REQUIREMENT A
Decide whether each statement agrees with the Zocron text, answering yes or no and quoting the words of the text that settle it: (i) ZocDoc runs hundreds of jobs throughout the day; (ii) SQL Server Jobs were passed over because they are unreliable; (iii) Windows Scheduled Tasks are easy to configure without production credentials.
REQUIREMENT B
List every existing job scheduler option that the Zocron text names besides Zocron itself.
══ TEXT TO READ ══
Zocron
It seems like every web application needs to have some facility for running tasks periodically. Whether you’re maintaining caches, asynchronously consuming queues, or doing dataset analysis, automating work on a schedule is pretty much ubiquitous.
ZocDoc is no exception! We have hundreds of jobs that run throughout the day, so having a service to run these reliably is important. There are plenty of job scheduler options available. Cron is a popular choice, but problematic for us since we mostly use Microsoft technologies. SQL Server Jobs are reliable and proven, but getting SQL to interact with our CLR codebase is not realistic. Windows Scheduled Tasks are hard to configure if you don’t have production credentials. So, for a variety of reasons, we made our own job scheduler which we’ve affectionately named “Zocron”.
═══
══ INFORMATION GIVEN ══
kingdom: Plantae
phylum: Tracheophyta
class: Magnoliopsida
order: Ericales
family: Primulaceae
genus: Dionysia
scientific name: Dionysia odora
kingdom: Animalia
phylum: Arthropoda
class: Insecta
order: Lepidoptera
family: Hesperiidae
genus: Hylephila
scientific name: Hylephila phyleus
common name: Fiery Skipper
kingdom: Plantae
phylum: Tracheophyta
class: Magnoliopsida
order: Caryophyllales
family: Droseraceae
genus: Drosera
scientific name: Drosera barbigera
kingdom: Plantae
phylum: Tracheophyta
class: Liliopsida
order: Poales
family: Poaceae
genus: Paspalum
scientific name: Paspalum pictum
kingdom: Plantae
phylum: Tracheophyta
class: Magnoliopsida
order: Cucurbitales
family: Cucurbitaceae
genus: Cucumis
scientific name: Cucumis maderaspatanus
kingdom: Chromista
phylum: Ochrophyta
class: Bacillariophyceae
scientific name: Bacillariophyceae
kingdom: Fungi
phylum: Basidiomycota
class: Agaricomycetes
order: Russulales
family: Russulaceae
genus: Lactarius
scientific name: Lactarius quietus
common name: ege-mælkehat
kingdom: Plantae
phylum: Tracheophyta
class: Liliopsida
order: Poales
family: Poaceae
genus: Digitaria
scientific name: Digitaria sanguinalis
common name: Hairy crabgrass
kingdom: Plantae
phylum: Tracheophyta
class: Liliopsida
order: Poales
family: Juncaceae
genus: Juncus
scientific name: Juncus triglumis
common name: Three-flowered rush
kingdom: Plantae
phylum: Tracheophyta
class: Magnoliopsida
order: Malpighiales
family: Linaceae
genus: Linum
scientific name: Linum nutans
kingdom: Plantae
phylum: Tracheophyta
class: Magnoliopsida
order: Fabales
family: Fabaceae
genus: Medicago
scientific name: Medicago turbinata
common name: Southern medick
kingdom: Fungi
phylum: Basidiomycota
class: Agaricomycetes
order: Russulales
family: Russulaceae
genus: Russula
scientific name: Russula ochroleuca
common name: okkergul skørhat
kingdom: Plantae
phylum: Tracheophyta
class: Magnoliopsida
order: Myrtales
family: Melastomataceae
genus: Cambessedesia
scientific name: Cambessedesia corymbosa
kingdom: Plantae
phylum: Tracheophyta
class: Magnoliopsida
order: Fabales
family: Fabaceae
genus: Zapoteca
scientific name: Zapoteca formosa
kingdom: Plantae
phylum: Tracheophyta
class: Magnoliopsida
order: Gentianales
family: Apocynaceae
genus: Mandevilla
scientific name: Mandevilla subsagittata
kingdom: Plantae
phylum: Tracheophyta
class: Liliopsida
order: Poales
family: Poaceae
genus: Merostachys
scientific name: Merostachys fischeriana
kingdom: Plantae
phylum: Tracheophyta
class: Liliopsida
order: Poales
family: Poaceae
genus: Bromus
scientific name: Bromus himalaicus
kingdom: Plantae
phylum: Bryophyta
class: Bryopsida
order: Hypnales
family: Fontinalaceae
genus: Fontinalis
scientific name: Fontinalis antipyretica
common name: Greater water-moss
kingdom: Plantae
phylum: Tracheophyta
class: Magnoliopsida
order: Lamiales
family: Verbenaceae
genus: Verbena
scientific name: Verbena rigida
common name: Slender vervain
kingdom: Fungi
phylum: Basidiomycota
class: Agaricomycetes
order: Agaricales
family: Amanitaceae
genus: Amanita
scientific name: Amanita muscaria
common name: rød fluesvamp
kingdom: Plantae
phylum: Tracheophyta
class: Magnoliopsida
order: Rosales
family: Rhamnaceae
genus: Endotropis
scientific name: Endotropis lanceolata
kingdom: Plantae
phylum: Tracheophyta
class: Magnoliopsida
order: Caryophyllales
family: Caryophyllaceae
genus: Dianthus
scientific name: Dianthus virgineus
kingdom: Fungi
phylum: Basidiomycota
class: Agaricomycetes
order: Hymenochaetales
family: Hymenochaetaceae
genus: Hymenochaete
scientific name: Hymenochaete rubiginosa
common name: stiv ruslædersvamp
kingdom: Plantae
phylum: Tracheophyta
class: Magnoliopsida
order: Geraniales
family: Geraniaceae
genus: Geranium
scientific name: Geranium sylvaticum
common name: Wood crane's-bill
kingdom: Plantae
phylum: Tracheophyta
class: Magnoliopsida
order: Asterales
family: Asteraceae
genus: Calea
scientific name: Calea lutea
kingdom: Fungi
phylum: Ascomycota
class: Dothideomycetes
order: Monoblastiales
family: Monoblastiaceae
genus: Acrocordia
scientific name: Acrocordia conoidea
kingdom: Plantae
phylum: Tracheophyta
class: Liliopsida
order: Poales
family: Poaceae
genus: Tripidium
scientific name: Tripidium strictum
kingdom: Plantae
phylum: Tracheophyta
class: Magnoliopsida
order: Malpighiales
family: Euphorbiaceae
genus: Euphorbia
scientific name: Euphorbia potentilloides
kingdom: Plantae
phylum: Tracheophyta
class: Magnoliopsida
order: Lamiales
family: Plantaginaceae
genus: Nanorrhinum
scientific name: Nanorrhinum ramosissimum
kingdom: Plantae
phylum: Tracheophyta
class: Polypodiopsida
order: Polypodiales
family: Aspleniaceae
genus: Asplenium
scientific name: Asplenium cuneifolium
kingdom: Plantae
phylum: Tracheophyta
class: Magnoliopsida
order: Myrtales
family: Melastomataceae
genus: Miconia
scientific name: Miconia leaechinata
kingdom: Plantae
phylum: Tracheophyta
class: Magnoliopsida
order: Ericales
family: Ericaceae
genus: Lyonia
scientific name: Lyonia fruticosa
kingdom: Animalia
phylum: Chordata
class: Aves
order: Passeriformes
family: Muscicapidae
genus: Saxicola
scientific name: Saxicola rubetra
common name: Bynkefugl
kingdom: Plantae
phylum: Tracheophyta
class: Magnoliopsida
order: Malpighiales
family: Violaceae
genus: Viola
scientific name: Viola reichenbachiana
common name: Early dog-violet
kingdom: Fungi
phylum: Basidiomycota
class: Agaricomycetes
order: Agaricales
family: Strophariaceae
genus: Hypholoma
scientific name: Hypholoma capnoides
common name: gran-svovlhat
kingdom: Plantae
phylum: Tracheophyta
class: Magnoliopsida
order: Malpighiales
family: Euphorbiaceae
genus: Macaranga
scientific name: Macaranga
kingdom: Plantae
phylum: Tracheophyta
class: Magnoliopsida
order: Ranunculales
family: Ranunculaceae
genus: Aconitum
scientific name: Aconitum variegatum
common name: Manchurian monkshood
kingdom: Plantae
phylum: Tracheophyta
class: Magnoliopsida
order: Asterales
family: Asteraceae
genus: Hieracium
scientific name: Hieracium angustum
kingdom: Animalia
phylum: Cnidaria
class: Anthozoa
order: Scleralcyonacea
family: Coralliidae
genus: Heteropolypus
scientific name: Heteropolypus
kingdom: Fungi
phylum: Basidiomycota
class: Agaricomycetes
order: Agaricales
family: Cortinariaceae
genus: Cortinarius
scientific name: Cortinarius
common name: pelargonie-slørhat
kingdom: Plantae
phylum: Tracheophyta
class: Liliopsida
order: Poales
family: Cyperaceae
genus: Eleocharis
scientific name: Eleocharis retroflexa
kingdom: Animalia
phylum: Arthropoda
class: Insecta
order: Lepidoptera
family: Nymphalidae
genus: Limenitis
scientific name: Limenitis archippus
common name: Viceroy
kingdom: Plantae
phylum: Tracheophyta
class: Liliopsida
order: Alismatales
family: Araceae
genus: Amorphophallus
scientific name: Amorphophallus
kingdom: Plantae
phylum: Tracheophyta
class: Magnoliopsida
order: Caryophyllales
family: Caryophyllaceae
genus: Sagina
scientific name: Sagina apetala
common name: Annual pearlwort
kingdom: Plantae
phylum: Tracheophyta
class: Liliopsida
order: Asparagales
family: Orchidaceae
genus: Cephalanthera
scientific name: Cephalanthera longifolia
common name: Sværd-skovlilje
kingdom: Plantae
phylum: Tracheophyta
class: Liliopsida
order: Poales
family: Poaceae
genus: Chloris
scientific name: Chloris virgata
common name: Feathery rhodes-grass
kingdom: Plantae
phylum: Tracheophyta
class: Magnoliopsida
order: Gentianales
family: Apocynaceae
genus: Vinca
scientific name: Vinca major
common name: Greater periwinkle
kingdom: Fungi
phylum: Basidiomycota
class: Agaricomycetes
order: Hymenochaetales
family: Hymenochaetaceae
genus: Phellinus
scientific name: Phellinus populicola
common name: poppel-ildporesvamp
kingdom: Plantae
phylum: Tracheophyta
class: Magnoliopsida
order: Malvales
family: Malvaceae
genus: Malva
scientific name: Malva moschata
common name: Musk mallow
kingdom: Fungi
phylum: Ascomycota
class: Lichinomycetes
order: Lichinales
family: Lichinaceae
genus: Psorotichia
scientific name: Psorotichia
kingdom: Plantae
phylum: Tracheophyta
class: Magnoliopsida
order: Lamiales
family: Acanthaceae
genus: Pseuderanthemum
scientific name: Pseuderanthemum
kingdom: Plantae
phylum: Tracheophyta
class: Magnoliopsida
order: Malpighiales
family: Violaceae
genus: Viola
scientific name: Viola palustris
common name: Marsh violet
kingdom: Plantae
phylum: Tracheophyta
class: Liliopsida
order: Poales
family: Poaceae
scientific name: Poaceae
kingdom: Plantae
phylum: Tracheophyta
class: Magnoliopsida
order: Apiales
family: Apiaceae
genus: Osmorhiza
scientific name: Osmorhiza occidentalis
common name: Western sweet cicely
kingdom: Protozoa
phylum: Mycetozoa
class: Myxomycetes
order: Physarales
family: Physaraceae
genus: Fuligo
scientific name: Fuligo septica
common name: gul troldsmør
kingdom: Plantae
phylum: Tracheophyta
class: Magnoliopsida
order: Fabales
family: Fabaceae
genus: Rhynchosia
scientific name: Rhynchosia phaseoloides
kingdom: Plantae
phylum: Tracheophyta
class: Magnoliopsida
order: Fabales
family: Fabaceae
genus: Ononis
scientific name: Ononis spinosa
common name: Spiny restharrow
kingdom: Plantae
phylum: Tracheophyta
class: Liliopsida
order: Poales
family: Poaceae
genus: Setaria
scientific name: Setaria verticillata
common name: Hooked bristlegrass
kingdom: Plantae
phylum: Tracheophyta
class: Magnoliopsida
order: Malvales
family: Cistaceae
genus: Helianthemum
═══
FINAL RESULT A
(i) Yes: "We have hundreds of jobs that run throughout the day"
(ii) No: "SQL Server Jobs are reliable and proven, but getting SQL to interact with our CLR codebase is not realistic."
(iii) No: "Windows Scheduled Tasks are hard to configure if you don’t have production credentials."

FINAL RESULT B
Cron
SQL Server Jobs
Windows Scheduled Tasks